Paul also said: “Even if we or an angel from heaven would preach any gospel other than the one we preached to you—a curse on him! As we have said before, so I now say again: If anyone preaches to you any gospel other than the one you received—a curse on him!” (Galatians 1:8-9). Putting up with someone who preaches a different gospel, a different spirit, a different Jesus, is never to a church’s credit (2 Corinthians 11:4). We do not want to be led astray from sincere and pure devotion to Christ the way Eve was deceived and led astray by the serpent’s cunning (2 Corinthians 11:3).
Therefore our position on refusing communion to those who are outside our fellowship (which is the ancient practice of the Christian church) is also a matter of not causing offense to our own members. Denominations that were once conservative and with whom we were once in fellowship, or were in serious talks over fellowship, have slipped into a broader and broader liberalism, denying that Christ is the only way to heaven, or even the existence of heaven. An individual member of such a church may not buy into any of their liberal teaching but maintains their membership for nostalgic or other reasons. Yet, they are “approving of what their forefathers did” (Luke 11:48), and their membership in a fallen-away church is a serious matter. Our refusal is a warning to them that the teaching they accept is false: it is our confession of faith, and an invitation for them to take a stand against their own church’s false teaching.
“Perhaps most vexing” wrote the sainted ELS Seminary President Ted Aaberg, “is the case of a conservative Lutheran, who still holds membership in his old church which has become increasingly liberal. Privately and informally he may stand with us confessionally, but one has to consider his formal membership too, and the danger of giving offense to others by his participation in the Lord’s Table with us” (A Young Pastor’s Concern Over Close Communion, LSQ XXII, No. 3 [September 1982] p. 75).
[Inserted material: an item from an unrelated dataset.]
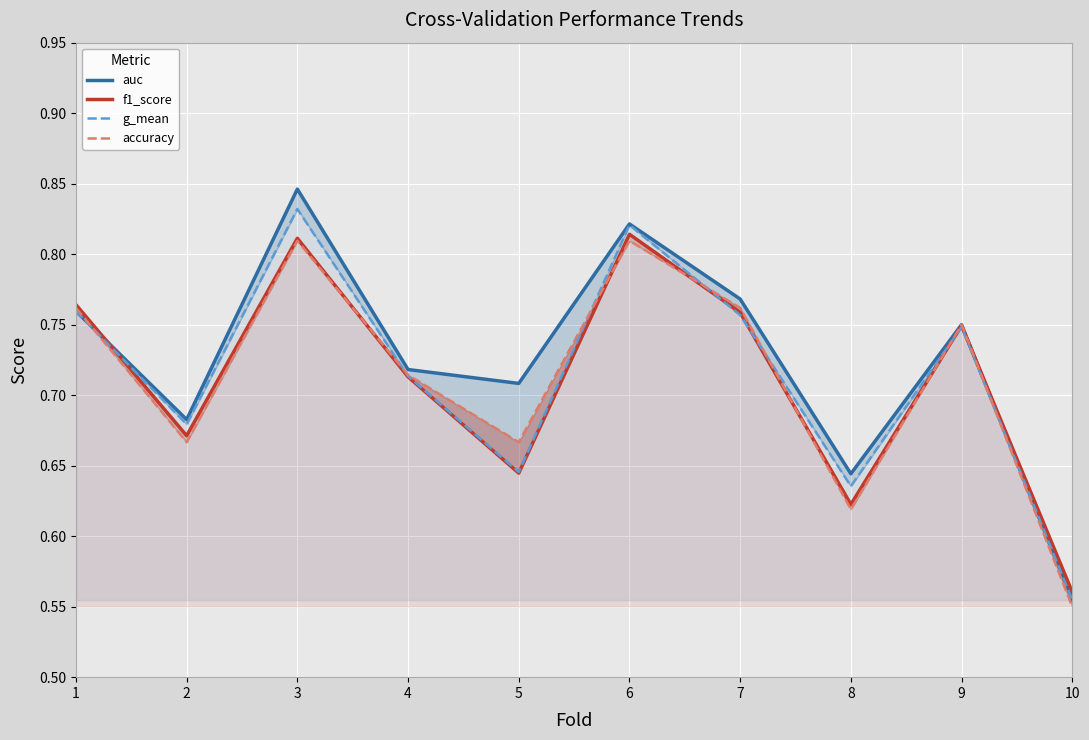

Which series ends up on top after the final intersection of f1_score and auc?

f1_score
Finally, what is the “judgment” Paul warns about in verse 29? How serious a thing is this? He is going to expand on this in the next verse, but here we can say clearly and simply that the judgment he warns about is not a blessing. When someone takes the Lord’s Supper in an unworthy manner (without faith, by denying Christ, or by denying fellowship), he does not receive blessings, but judgment instead. Strengthening faith and granting forgiveness is the purpose of the sacrament. Does anyone want to take it knowing that by doing so in his case, on account of unbelief, etc., that he will receive the opposite of a strengthened faith, the opposite of the forgiveness of his sins? Does anyone want to commune in order to weaken his faith? Heaven forbid! “I desire to do your will, O my God… I proclaim righteousness in the great assembly” (Psalm 40:8-9).
It is the role of the church to testify about the truth, “that special power and right which Christ gave to his church on earth: to forgive the sins of penitent sinners but refuse forgiveness to the impenitent as long as they do not repent.” (Small Catechism, Ministry of the Keys). It is not our place to question the will of God or the word of Christ. And we also want to submit to the leadership of our called ministers of the gospel. It is every Christian’s duty and privilege to learn about these things, to study them diligently, and to take them to heart. “Be submissive to those who are (your parents, pastors, and elders). Clothe yourselves with humility toward one another, because ‘God opposes the proud but gives grace to the humble.’ Humble yourselves, therefore, under God’s mighty hand, that he may lift you up in due time” (Small Catechism, Table of Duties; 1 Peter 5:5-6).